You can change default operator of QueryParser to AND. either in
schema.xml or appending &q.op=AND you your search url. I am assuming you
are not using dismax.


      

RE: steps to improve search

Posted by Ahmet Arslan <io...@yahoo.com>.
> My Query: Headline:("paying for it") on solr admin
> interface
> 
> Some results:
> ...l stop paying tax until council pays for dam...
> "Why paying extra doesn't always pay!"
> "...pay cut as M&S investor pressure pays off"
> "Can't pay or won't pay: the debt collector call"
> 
> What could be wrong here?

May be StopWordFilterFactory is eating words 'for' and 'it'?
Remove it from your fieldType definition, re-start solr + re-index.


      

RE: steps to improve search

Posted by Frederico Azeiteiro <Fr...@cision.com>.
I'm using " surrounding the text.

My Query: Headline:("paying for it") on solr admin interface

Some results:
...l stop paying tax until council pays for dam...
"Why paying extra doesn't always pay!"
"...pay cut as M&S investor pressure pays off"
"Can't pay or won't pay: the debt collector call"

What could be wrong here?
Thanks.

# SUPPLIED MATERIAL
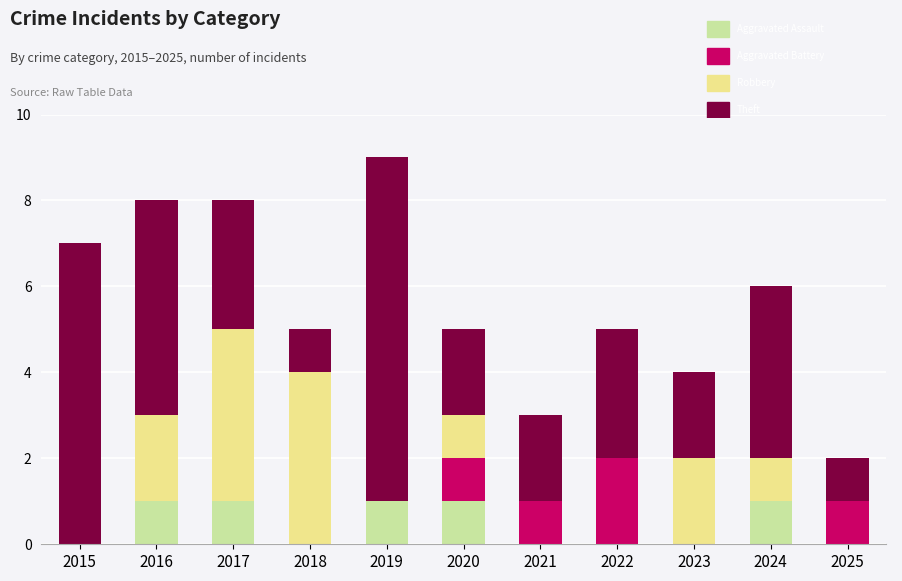

What is the total value across all series at 2018?

5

# INSTRUCTIONS FOR THE TASK
Copy the whole Solr search thread word for word. The listing is separate material, apart from the Solr search thread.

# EXERCISE RESPONSE
You can change default operator of QueryParser to AND. either in
schema.xml or appending &q.op=AND you your search url. I am assuming you
are not using dismax.


      

RE: steps to improve search

Posted by Ahmet Arslan <io...@yahoo.com>.
> My Query: Headline:("paying for it") on solr admin
> interface
> 
> Some results:
> ...l stop paying tax until council pays for dam...
> "Why paying extra doesn't always pay!"
> "...pay cut as M&S investor pressure pays off"
> "Can't pay or won't pay: the debt collector call"
> 
> What could be wrong here?

May be StopWordFilterFactory is eating words 'for' and 'it'?
Remove it from your fieldType definition, re-start solr + re-index.


      

RE: steps to improve search

Posted by Frederico Azeiteiro <Fr...@cision.com>.
I'm using " surrounding the text.

My Query: Headline:("paying for it") on solr admin interface

Some results:
...l stop paying tax until council pays for dam...
"Why paying extra doesn't always pay!"
"...pay cut as M&S investor pressure pays off"
"Can't pay or won't pay: the debt collector call"

What could be wrong here?
Thanks.